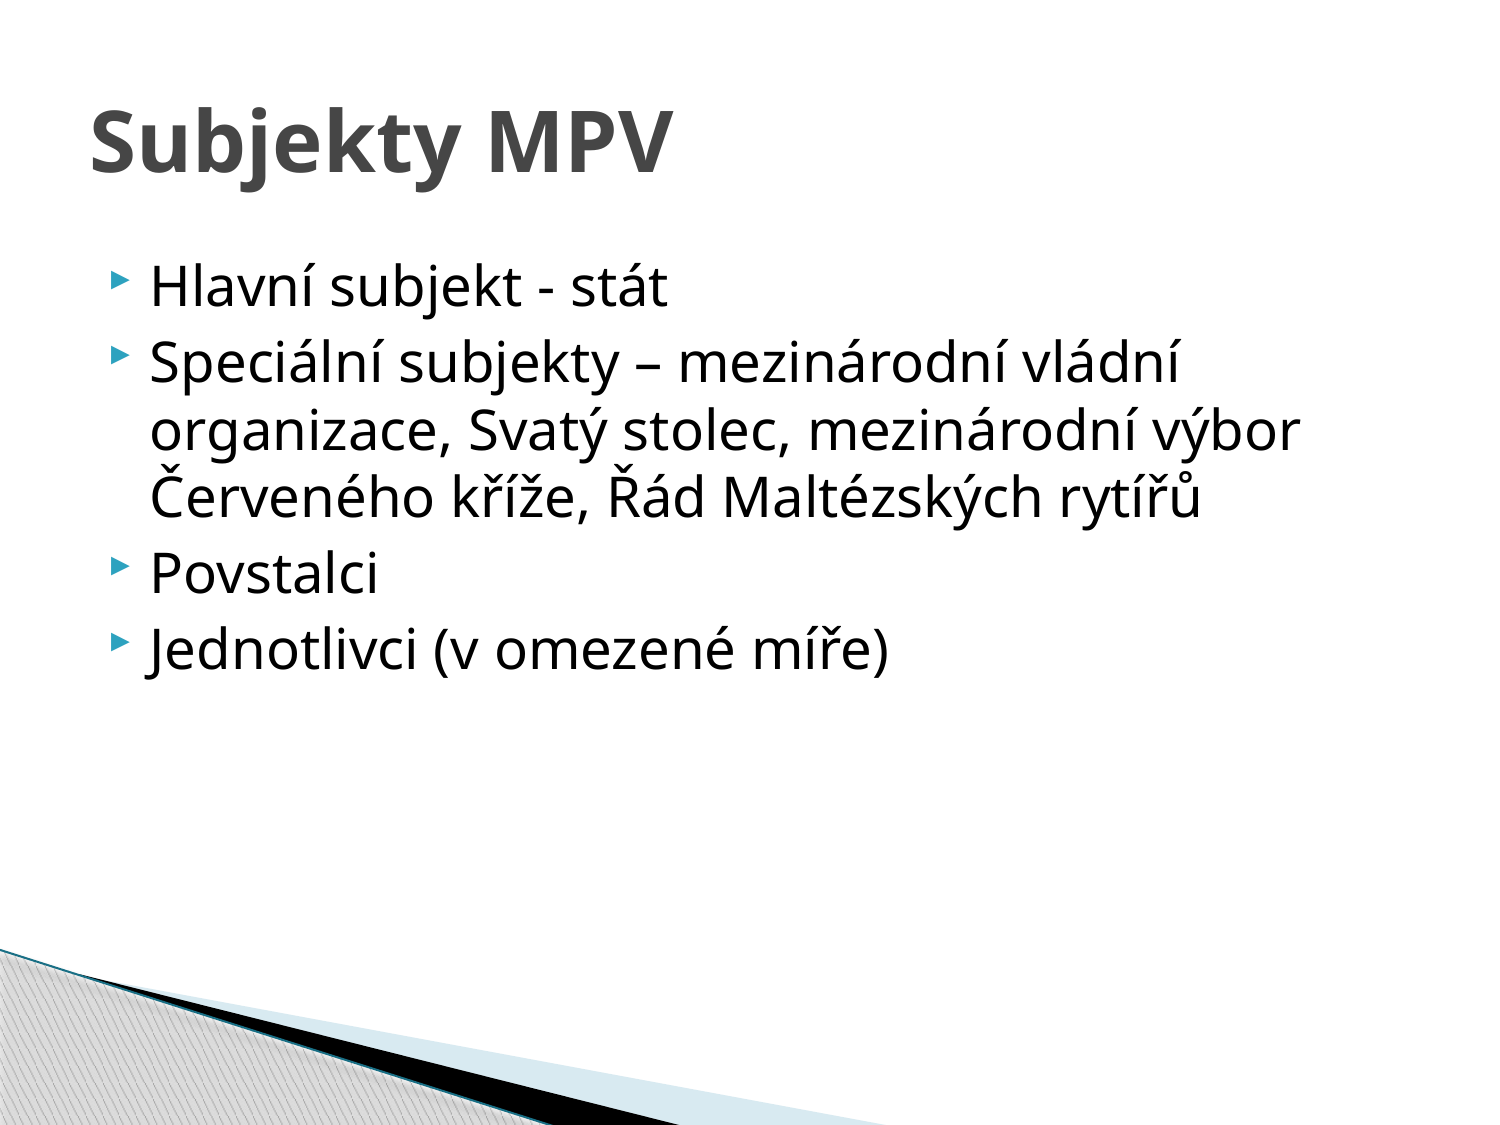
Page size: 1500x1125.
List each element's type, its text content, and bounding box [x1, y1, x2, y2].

title Subjekty MPV [75, 45, 1425, 233]
list Hlavní subjekt - stát Speciální subjekty – mezinárodní vládní organizace, Svatý stolec, mezinárodní výbor Červeného kříže, Řád Maltézských rytířů Povstalci Jednotlivci (v omezené míře) [74, 242, 1426, 986]
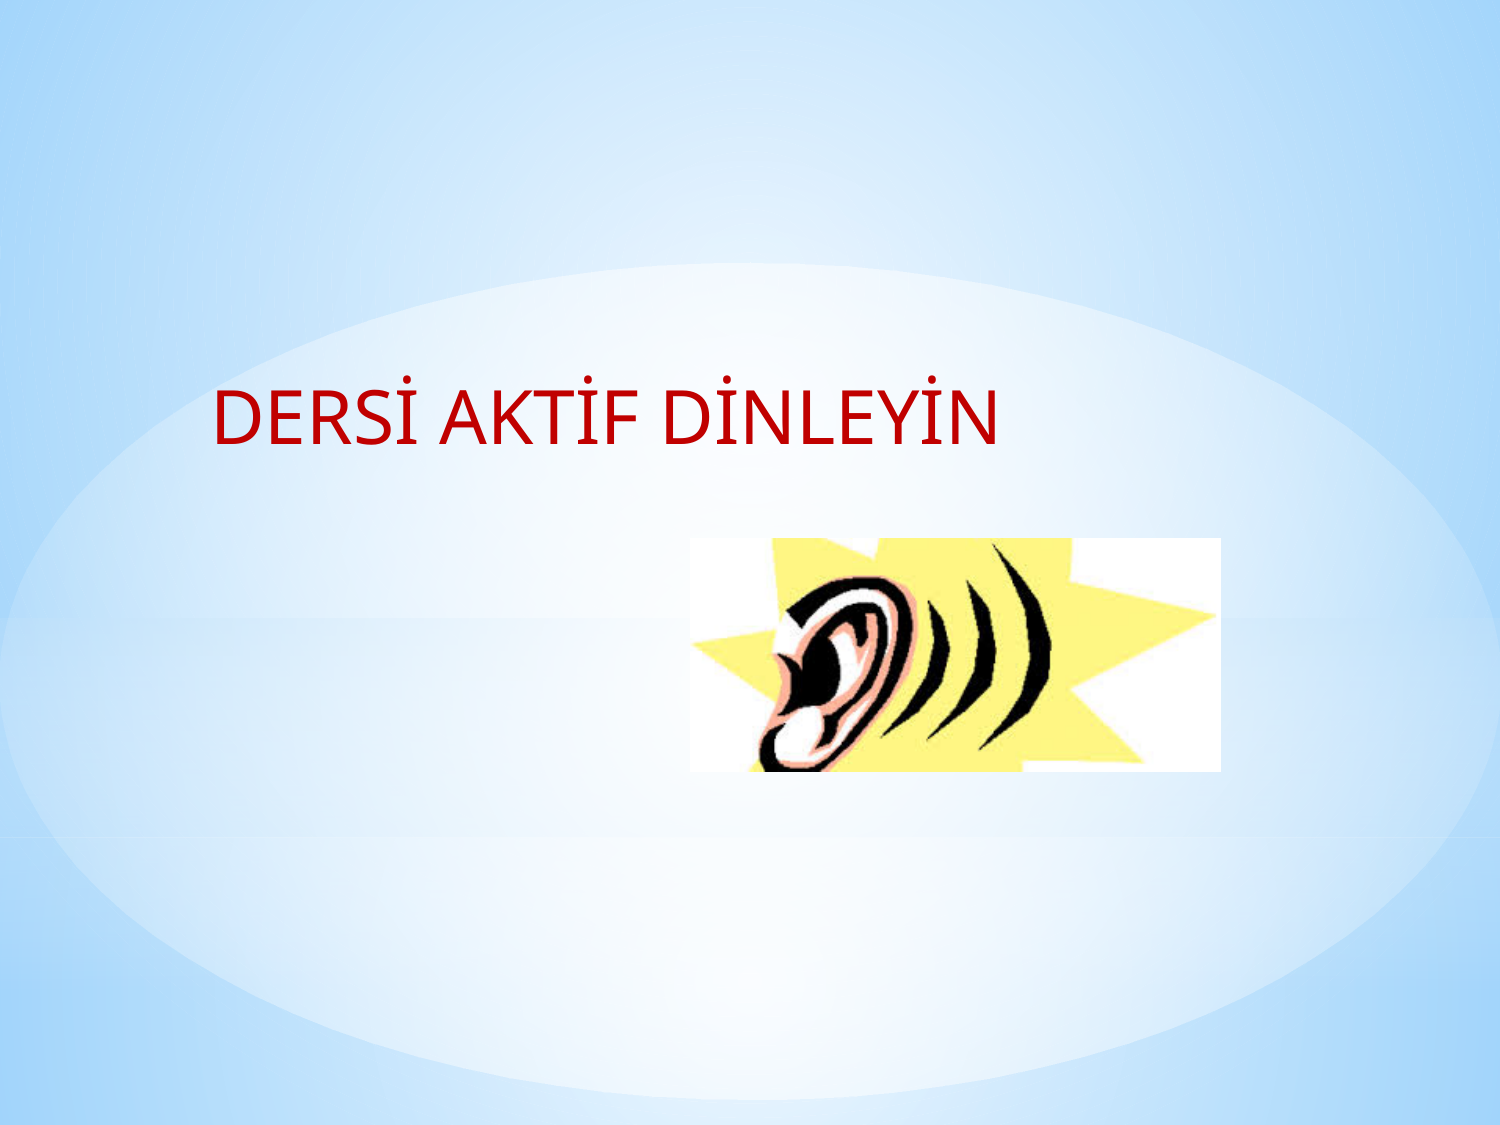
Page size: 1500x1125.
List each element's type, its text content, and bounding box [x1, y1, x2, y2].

WORK REQUIRED = What is needed is the whole listing again, set down exactly, without its pictures.

WRITTEN ANSWER =
Page size: 1500x1125.
List each element's type, its text content, and bounding box [x1, y1, x2, y2].

title Subjekty MPV [75, 45, 1425, 233]
list Hlavní subjekt - stát Speciální subjekty – mezinárodní vládní organizace, Svatý stolec, mezinárodní výbor Červeného kříže, Řád Maltézských rytířů Povstalci Jednotlivci (v omezené míře) [74, 242, 1426, 986]
Page size: 1500x1125.
List each element's type, its text content, and bounding box [x1, y1, x2, y2].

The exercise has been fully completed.